** Material provided follows **
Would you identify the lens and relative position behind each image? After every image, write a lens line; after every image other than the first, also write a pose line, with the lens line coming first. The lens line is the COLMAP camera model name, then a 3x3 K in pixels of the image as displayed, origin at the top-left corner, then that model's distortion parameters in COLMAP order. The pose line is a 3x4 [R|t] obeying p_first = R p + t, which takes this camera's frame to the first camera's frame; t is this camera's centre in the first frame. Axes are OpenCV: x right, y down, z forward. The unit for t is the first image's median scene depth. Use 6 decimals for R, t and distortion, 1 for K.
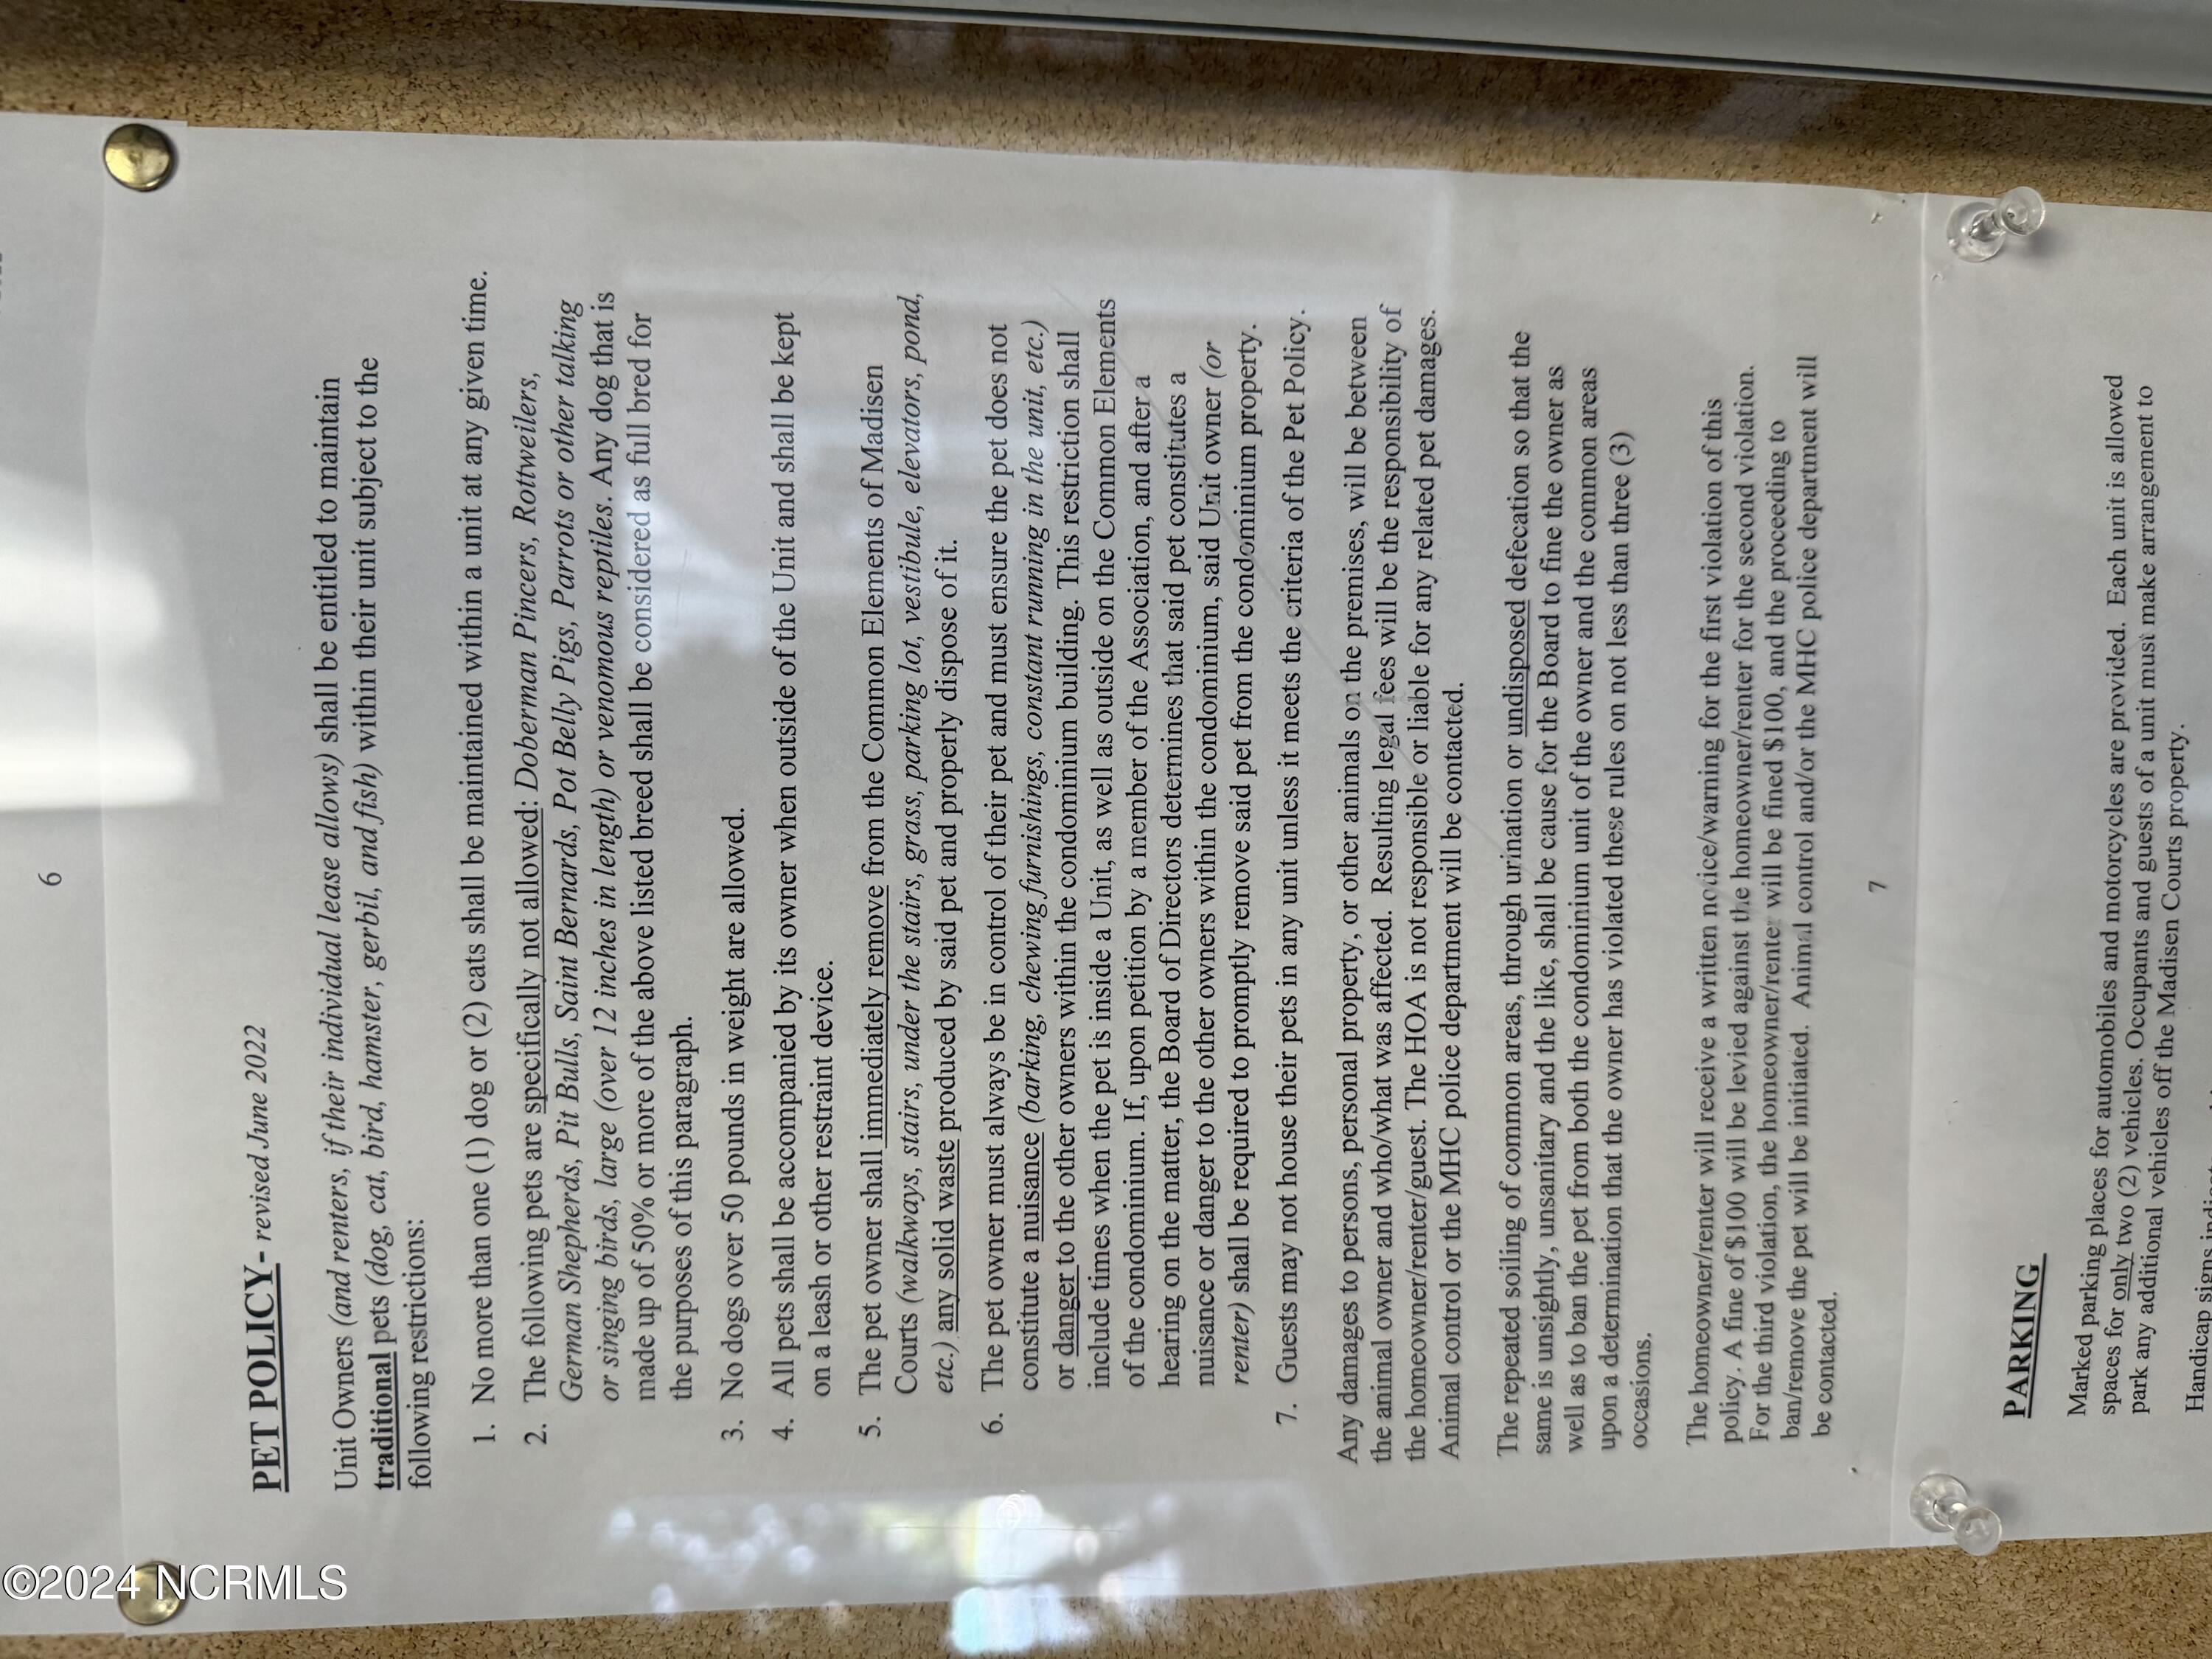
lens RADIAL K [[1548.3, 0, 1110.3], [0, 1548.3, 821.1], [0, 0, 1]] dist [-0.039034, 0.020752]
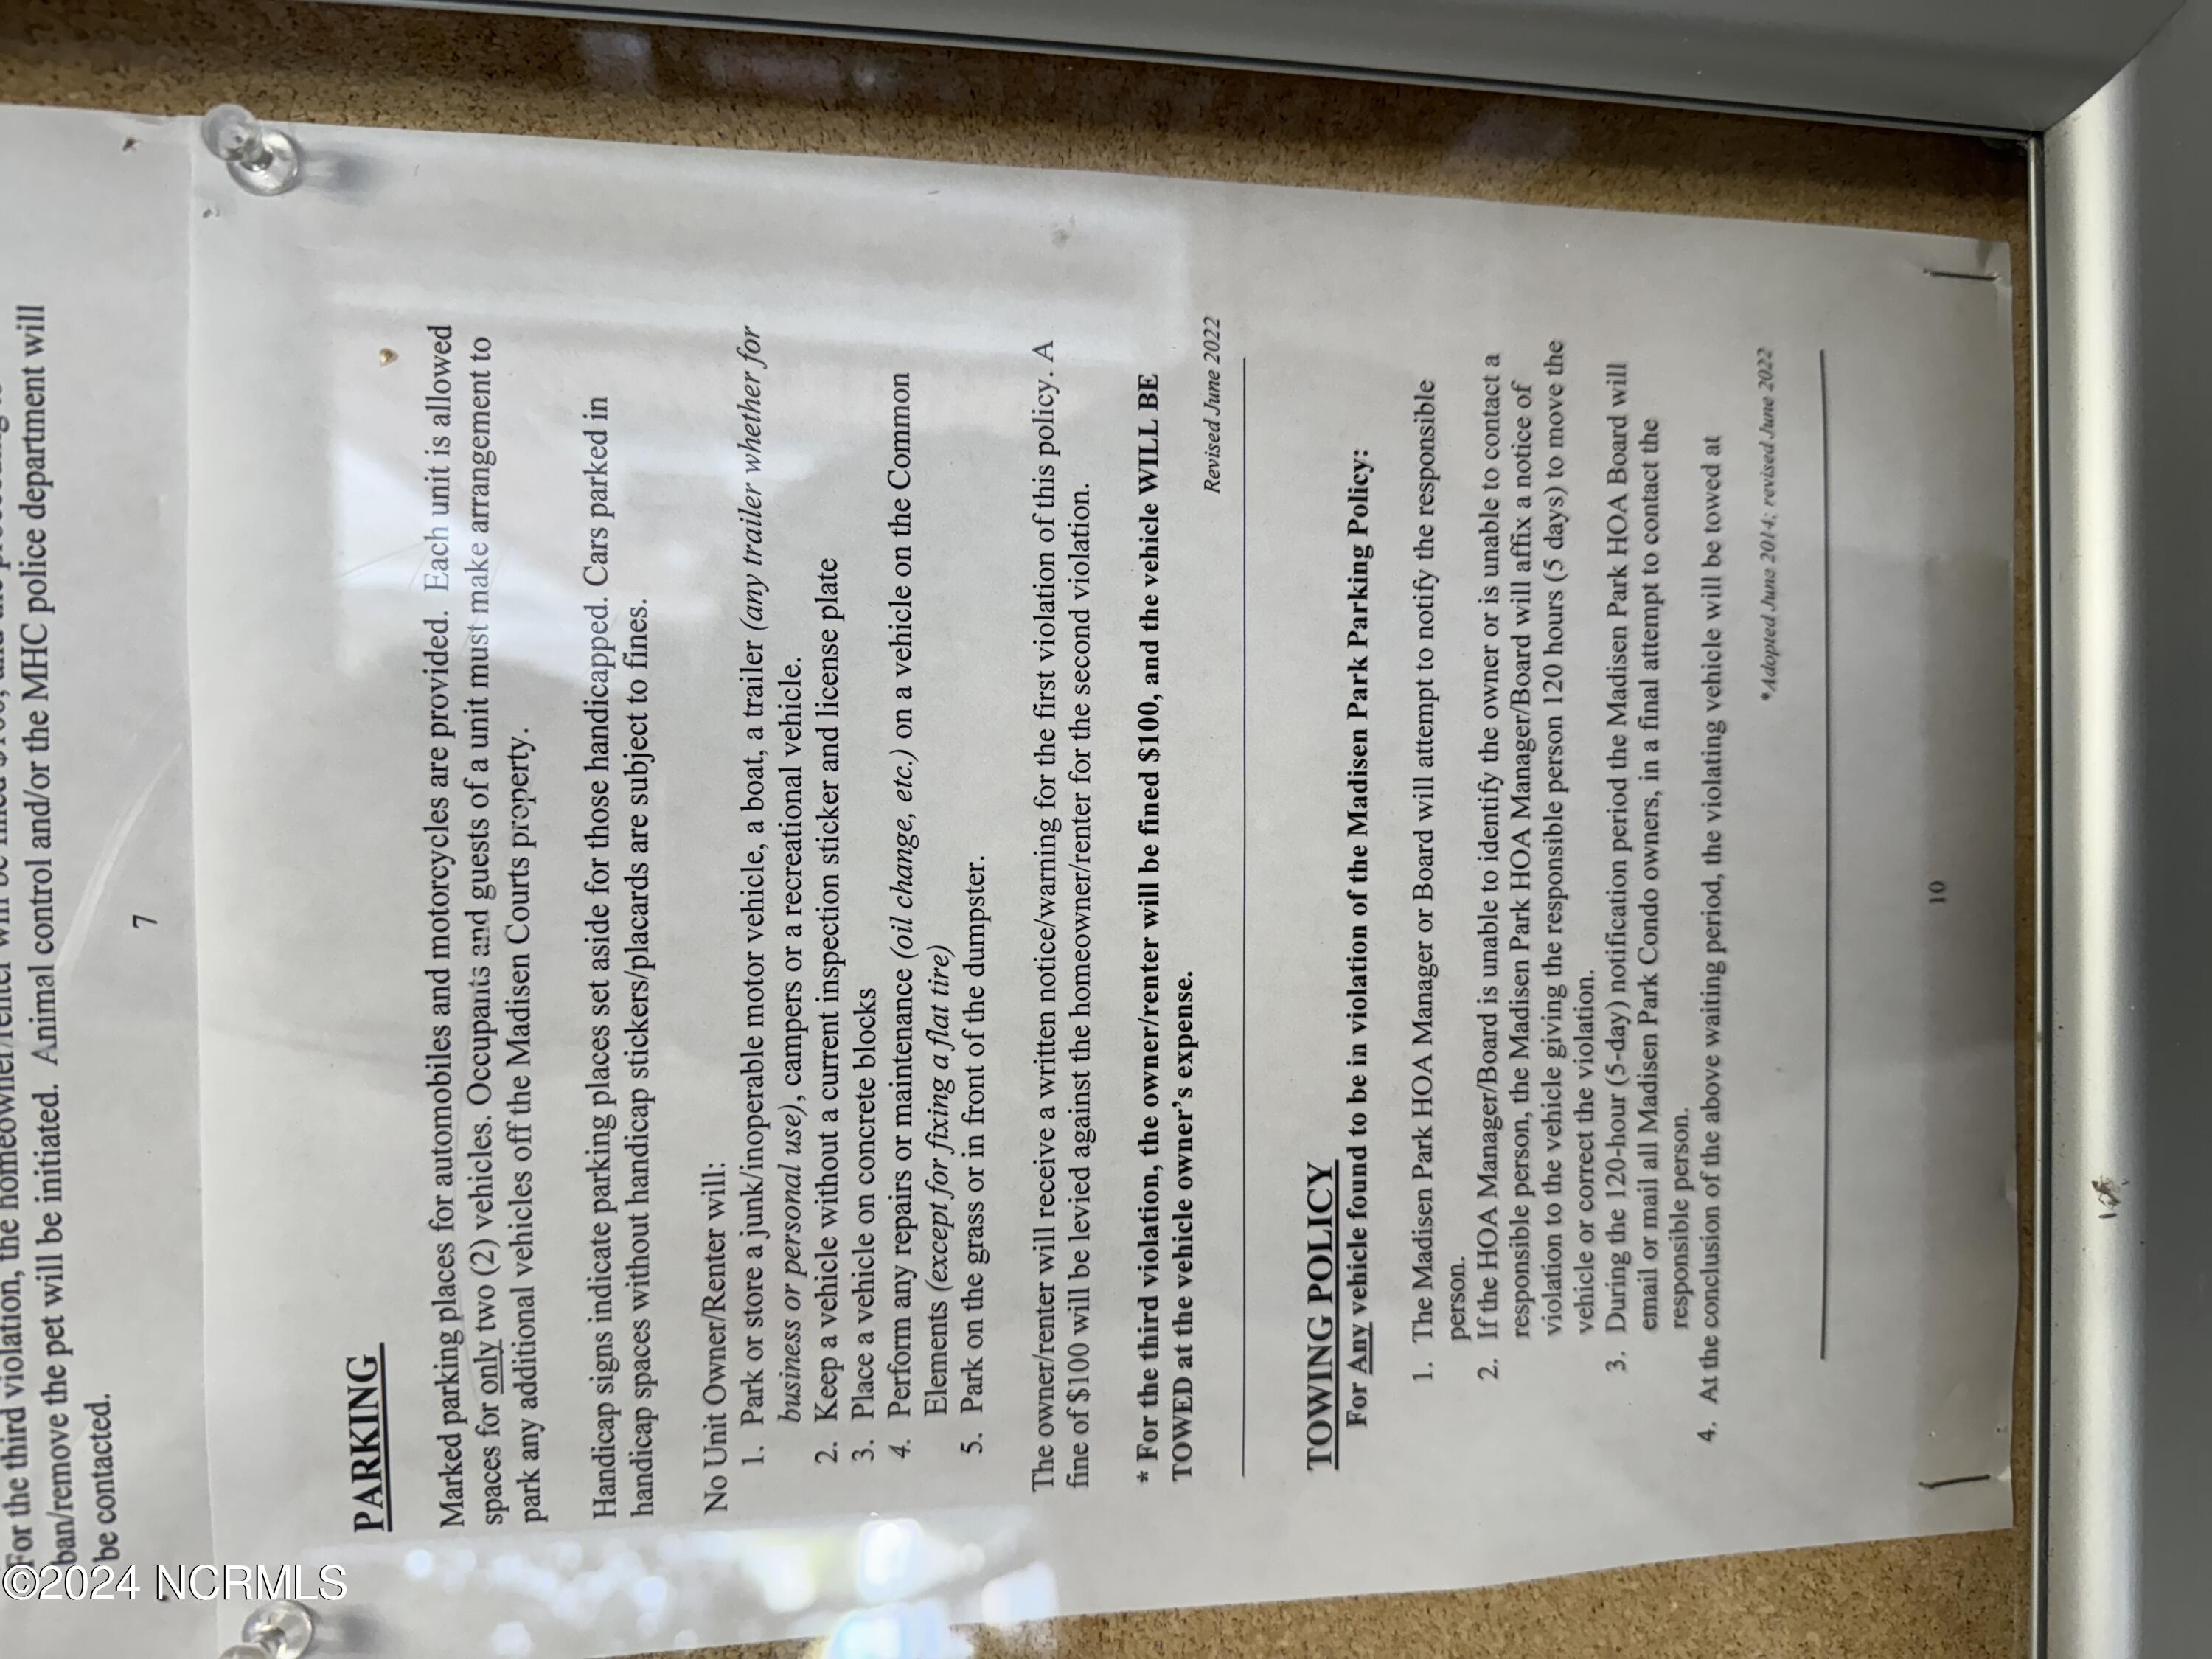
lens RADIAL K [[1548.3, 0, 1093.9], [0, 1548.3, 830.6], [0, 0, 1]] dist [-0.039034, 0.020752]
pose [[0.998341, -0.014372, 0.055762, 0.972046], [0.014440, 0.999895, -0.000820, -0.000110], [-0.055744, 0.001624, 0.998444, 0.112336]]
** End of Material provided **
**Problem to solve**
Reproduce all of the data above verbatim, omitting the pictures.

**Exercise response**
Would you identify the lens and relative position behind each image? After every image, write a lens line; after every image other than the first, also write a pose line, with the lens line coming first. The lens line is the COLMAP camera model name, then a 3x3 K in pixels of the image as displayed, origin at the top-left corner, then that model's distortion parameters in COLMAP order. The pose line is a 3x4 [R|t] obeying p_first = R p + t, which takes this camera's frame to the first camera's frame; t is this camera's centre in the first frame. Axes are OpenCV: x right, y down, z forward. The unit for t is the first image's median scene depth. Use 6 decimals for R, t and distortion, 1 for K.
lens RADIAL K [[1548.3, 0, 1110.3], [0, 1548.3, 821.1], [0, 0, 1]] dist [-0.039034, 0.020752]
lens RADIAL K [[1548.3, 0, 1093.9], [0, 1548.3, 830.6], [0, 0, 1]] dist [-0.039034, 0.020752]
pose [[0.998341, -0.014372, 0.055762, 0.972046], [0.014440, 0.999895, -0.000820, -0.000110], [-0.055744, 0.001624, 0.998444, 0.112336]]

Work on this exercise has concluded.